As soon as my eyes opened this morning I knew something shifted, something is different. I’m lighter and I’m back on the ledge with inches to spare.

How? To explain how I need to explain why my head got so cloudy that I couldn’t see an inch in front of my face. Pain, as always, it was pain. Two Wednesdays in a row a doctor manipulated my arm and shoulder for imaging. The first time was horrible, the second time tipped the scale of my pain tolerance.

Anyone with chronic pain knows when they are dangerously close to losing their sanity. It feels like having that limb cut off would feel better, or having a knife cut a tightly spasmed muscle would feel better than leaving it rock hard with shooting pain. Walking in front of a truck, a train, a bus to make it end seems the only out. When that scale of tolerance has been tipped and we’ve fallen off the deep end, we’ll take chances and risk in ways never considered by the rational mind.

If only I could get out of my skin as easily as changing a stained shirt!

So what did I do? This is going to sound crazy but, with luck, some knowledge and added pain to an already tipped scale, I adjusted my own neck and shoulder. I managed to reduce my pain dramatically. My hand is not numb. The shoulder is bruised but there is no nerve pain shooting through, and my cluster headache has been relieved.
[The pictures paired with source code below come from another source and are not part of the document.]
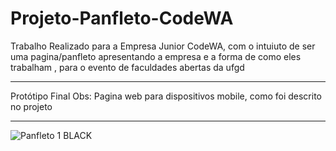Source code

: # Projeto-Panfleto-CodeWA
Trabalho Realizado para a Empresa Junior CodeWA, com o intuiuto de ser uma pagina/panfleto apresentando a empresa e a forma de como eles trabalham , para o evento de faculdades abertas da ufgd

-----------------------------------------------------
Protótipo Final
Obs: Pagina web para dispositivos mobile, como foi descrito no projeto

-----------------------------------------------------


![Panfleto 1 BLACK](https://github.com/RyanZanardo/Projeto-Panfleto-CodeWA/assets/123217928/05cd4766-c225-4ae4-a941-6d112e196e34)
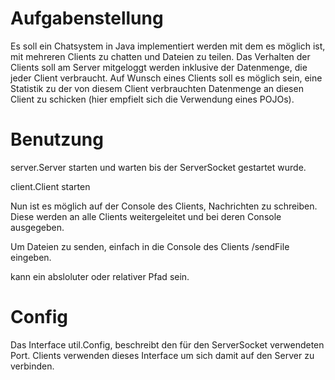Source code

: # Aufgabenstellung
Es soll ein Chatsystem in Java implementiert werden mit dem es möglich ist, mit mehreren Clients zu chatten und Dateien zu teilen. Das Verhalten der Clients soll am Server mitgeloggt werden inklusive der Datenmenge,
die jeder Client verbraucht. Auf Wunsch eines Clients soll es möglich sein, eine Statistik zu der von diesem Client verbrauchten Datenmenge an diesen Client zu schicken (hier empfielt sich die Verwendung eines POJOs).

# Benutzung
server.Server starten und warten bis der ServerSocket gestartet wurde.

client.Client starten

Nun ist es möglich auf der Console des Clients, Nachrichten zu schreiben. Diese werden an alle Clients weitergeleitet und bei deren Console ausgegeben.

Um Dateien zu senden, einfach in die Console des Clients /sendFile <filename> eingeben.

<filename> kann ein absloluter oder relativer Pfad sein.

# Config
Das Interface util.Config, beschreibt den für den ServerSocket verwendeten Port. Clients verwenden dieses Interface um sich damit auf den Server zu verbinden.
I’ve been a patient for a very long time. I’m not a good patient because I’m emotional and angry, but I am attentive. Despite the emotional vomit, I am listening.

No one taught me how to adjust my shoulder or neck. What I was taught is how to lie down, properly aligned. I was taught how to correctly prop my head. I was taught how to relax the muscles in my chest, neck, back and wrists. I was taught the therapeutic value of a softball, baseball, tennis ball, sand bags, pillows and ice. What I did after relaxing the muscles falls in the category of a risk not taken by the rational mind.

After three grueling hours, I heard the pop I was waiting for. Who knows how long this will last. All I can say is, I slept well for the first time in a very long time. When I opened my eyes this morning, I knew I was back in a spot where I am accustomed to managing life. I’ll be myself today.